The key difference is really just the inclusion of the context vectors \( c_i \). Here, the decoder RNN \( g \) uses the final hidden state \( H_2 \) from the encoder, the beginning of sequence/sentence token \( y_0 \), and the context vector \( c_0 \) to generate next token \( y_1 \). That is, instead of \( g(y_0, H_2) = y_1 \), we instead have \( g(y_0, H_2, c_0) = y_1 \).

This is all there is to the famous attention mechanism! It is just an additional context vector that helps carry information from previous tokens. Specifically, the context vector is calculated from the previous hidden states generated by the encoder model, and so the information it carries is that of the previous hidden states.

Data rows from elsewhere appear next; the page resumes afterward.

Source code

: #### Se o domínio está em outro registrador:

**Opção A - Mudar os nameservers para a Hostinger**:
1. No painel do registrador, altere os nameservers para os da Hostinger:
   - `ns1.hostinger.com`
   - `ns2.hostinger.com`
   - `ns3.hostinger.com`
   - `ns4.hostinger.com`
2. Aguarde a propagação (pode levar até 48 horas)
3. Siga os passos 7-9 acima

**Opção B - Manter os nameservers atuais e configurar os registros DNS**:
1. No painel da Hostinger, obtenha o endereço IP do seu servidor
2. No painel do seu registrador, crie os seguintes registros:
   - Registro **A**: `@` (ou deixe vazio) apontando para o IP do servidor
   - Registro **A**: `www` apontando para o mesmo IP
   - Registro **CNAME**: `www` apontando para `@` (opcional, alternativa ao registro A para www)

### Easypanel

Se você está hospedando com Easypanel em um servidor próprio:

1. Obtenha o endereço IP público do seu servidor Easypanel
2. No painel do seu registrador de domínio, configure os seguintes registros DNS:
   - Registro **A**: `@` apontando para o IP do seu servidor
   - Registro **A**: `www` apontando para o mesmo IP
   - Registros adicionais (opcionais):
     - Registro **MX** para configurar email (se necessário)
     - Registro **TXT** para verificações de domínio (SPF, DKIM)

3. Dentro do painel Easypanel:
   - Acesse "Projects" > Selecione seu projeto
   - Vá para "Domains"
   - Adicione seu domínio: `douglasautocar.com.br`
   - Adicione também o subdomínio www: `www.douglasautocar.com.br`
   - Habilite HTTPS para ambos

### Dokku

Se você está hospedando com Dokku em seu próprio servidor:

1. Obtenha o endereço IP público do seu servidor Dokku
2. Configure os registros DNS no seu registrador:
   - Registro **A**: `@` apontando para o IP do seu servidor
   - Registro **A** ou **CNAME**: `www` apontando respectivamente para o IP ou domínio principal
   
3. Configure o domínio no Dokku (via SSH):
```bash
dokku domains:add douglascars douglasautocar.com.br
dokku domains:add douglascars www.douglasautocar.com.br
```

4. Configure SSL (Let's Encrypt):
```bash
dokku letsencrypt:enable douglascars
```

The weights \( a_i \) specifies how relevant those hidden states are and hence tell the model which parts of the input sequence to pay attention to.

The Messy Part

From the diagram, we can see that the first context vector is

\[ c_0 = a_0 H_0 + a_1 H_1. \]

What are the \( a_i \)s? This is where things get really messy. Using the notation of the YouTube video,

\[ a_i = \text{align}(H_i, H_2). \]

\( \text{align}() \) is a function that tells us how relevant hidden state \( H_i \) is to the final hidden state \( H_2 \). Essentially telling the model if it should pay attention to that particular past hidden state. Now, notice that the second context vector is

\[ c_1 = b_0 H_0 + b_1 H_1. \]

What are the \( b_i \)s? They are calculated like this:

\[ b_i = \text{align}(H_i, H_3). \]

The only difference is that instead of using the final encoder hidden state \( H_2 \), we are using the new decoder hidden state \( H_3 \). As we run the decoder, each context vector will be recalculated using subsequent new hidden states.

I warned you that this will get really complicated! Please watch the YouTube video for a complete walkthrough.